The answer must be every line of the records below that holds the word "click".

• _TASK INPUT_
[Start of Attachment]

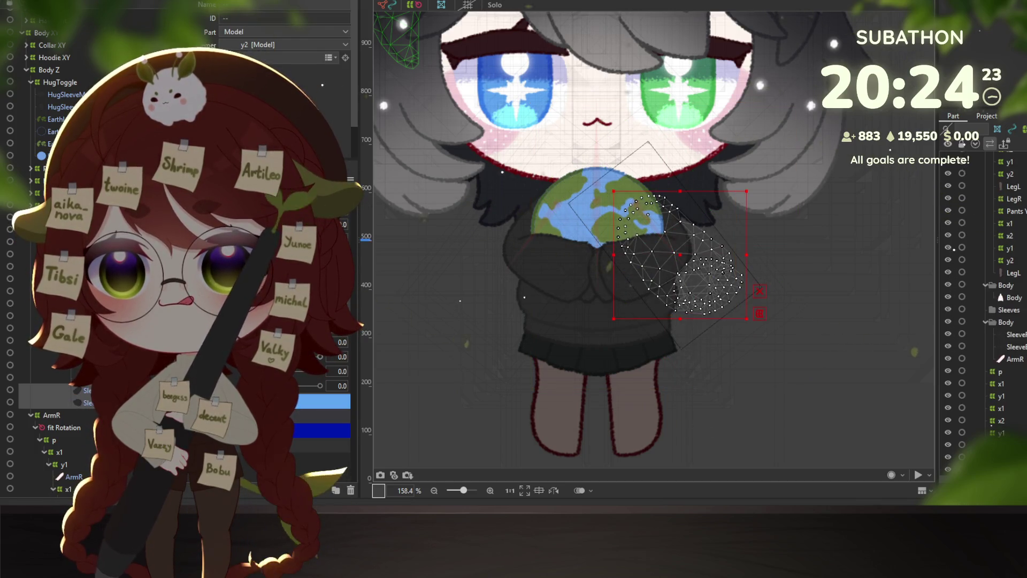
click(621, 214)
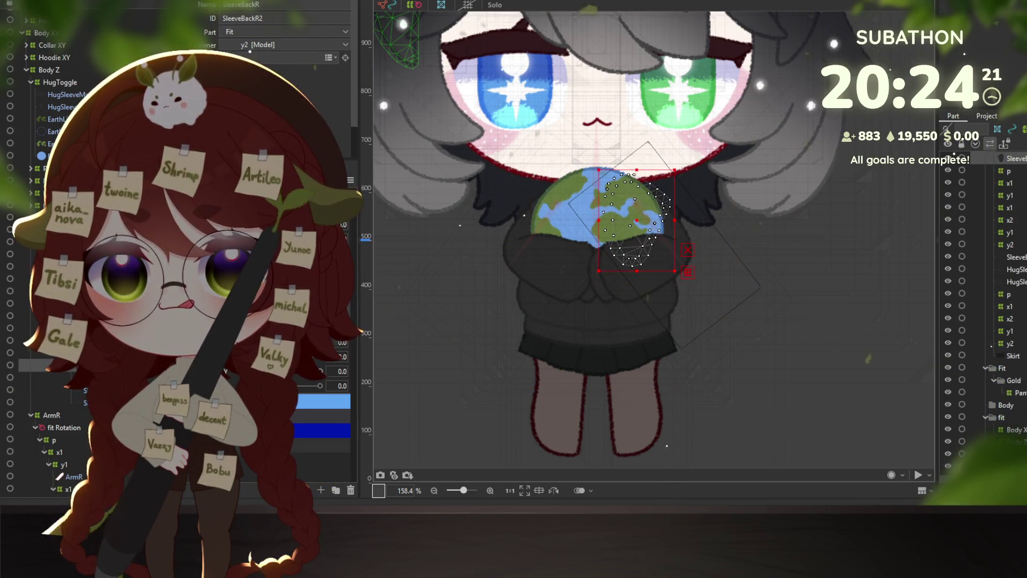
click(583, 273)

[End of Attachment]
[Start of Attachment]

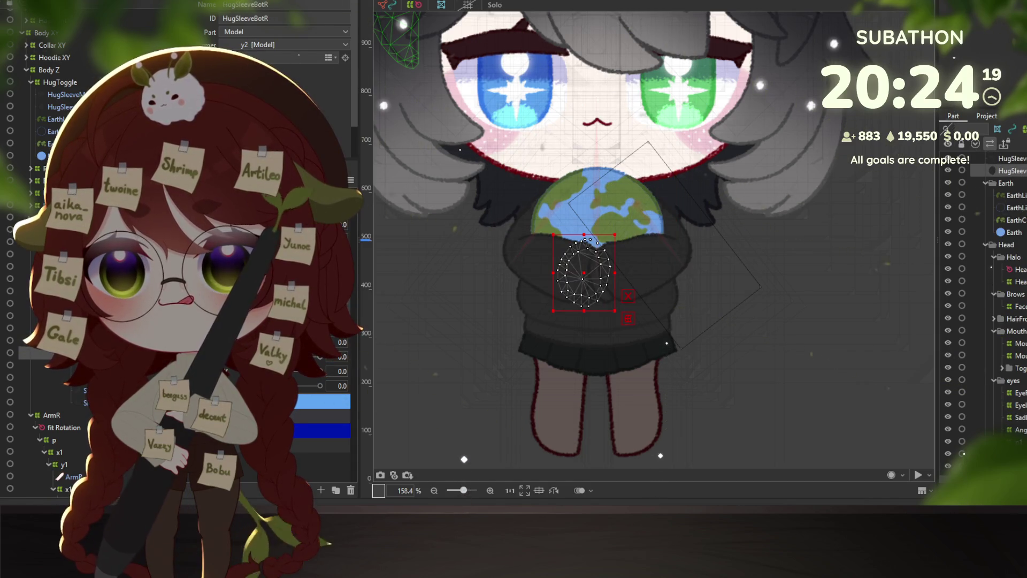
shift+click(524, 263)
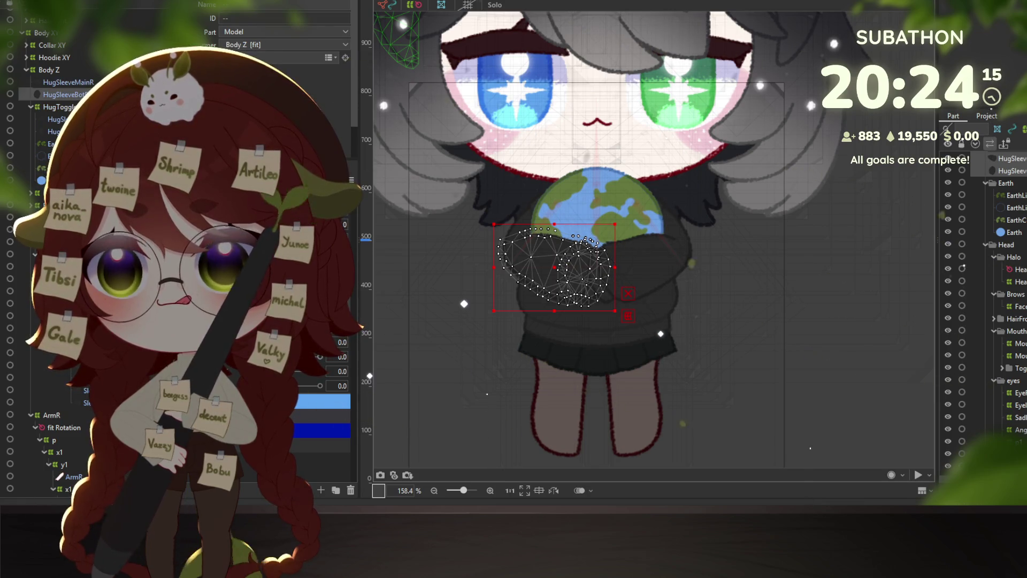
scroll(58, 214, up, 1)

[End of Attachment]

• _ANSWER AREA_
click(621, 214)
click(583, 273)
shift+click(524, 263)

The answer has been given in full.